In her dissertation, Sjoukje Polet investigated the disease course, quality of life and underlying disease mechanisms of NS-PME. Retrospective chart reviews and questionnaires revealed a typical clinical sequence: ataxia around the age of 2, myoclonus around age 5, and epilepsy typically before the age of 10. Despite this typical sequence, symptom severity and progression varied among patients. Notably, heat was identified as a significant factor exacerbating symptoms.
The second part of the dissertation focused on quality of life. Interviews with patients and families revealed that QoL is primarily determined by independence, autonomy, social interactions, and personal fulfillment. These factors are not adequately captured by standard quality-of-life questionnaires.

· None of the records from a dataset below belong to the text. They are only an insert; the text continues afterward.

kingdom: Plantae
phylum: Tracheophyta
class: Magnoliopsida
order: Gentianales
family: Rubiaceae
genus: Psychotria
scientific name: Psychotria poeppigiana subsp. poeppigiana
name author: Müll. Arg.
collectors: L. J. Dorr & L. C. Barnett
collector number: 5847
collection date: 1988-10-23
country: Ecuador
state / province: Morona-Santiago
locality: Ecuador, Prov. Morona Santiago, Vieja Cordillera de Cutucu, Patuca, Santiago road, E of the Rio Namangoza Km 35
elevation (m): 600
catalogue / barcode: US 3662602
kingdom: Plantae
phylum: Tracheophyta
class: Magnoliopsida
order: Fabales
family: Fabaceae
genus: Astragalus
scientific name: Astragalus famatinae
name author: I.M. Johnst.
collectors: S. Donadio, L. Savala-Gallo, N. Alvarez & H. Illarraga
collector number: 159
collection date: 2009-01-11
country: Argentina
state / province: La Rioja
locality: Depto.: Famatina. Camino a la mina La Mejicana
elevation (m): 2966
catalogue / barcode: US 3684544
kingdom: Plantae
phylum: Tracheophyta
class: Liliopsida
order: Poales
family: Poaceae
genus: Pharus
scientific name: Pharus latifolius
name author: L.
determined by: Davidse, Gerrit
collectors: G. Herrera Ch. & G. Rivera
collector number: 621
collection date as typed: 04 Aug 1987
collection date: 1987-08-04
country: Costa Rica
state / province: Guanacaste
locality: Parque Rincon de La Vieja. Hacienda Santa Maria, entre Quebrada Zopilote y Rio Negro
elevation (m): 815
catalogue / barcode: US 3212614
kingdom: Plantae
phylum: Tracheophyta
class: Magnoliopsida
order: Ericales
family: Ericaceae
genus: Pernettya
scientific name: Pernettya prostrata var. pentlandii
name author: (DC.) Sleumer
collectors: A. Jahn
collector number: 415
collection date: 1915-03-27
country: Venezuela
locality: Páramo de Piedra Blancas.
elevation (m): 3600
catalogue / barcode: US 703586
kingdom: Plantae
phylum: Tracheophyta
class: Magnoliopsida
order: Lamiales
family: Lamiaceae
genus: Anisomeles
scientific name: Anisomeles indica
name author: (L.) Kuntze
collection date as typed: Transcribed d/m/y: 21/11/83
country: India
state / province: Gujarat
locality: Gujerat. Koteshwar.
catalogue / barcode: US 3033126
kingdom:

Finally, Polet explored the disease mechanism using a Drosophila Melanogaster (fruit fly) model. This model showed that glial cells, the supportive cells of the nervous system, play a crucial role in the pathogenesis. Furthermore, GABA-A receptor-stimulating anti-epileptic drugs significantly reduced seizure activity in the model.
In summary, this dissertation provides valuable insights into the disease course, key factors influencing quality of life, and potential starting points for future therapeutic research in NS-PME.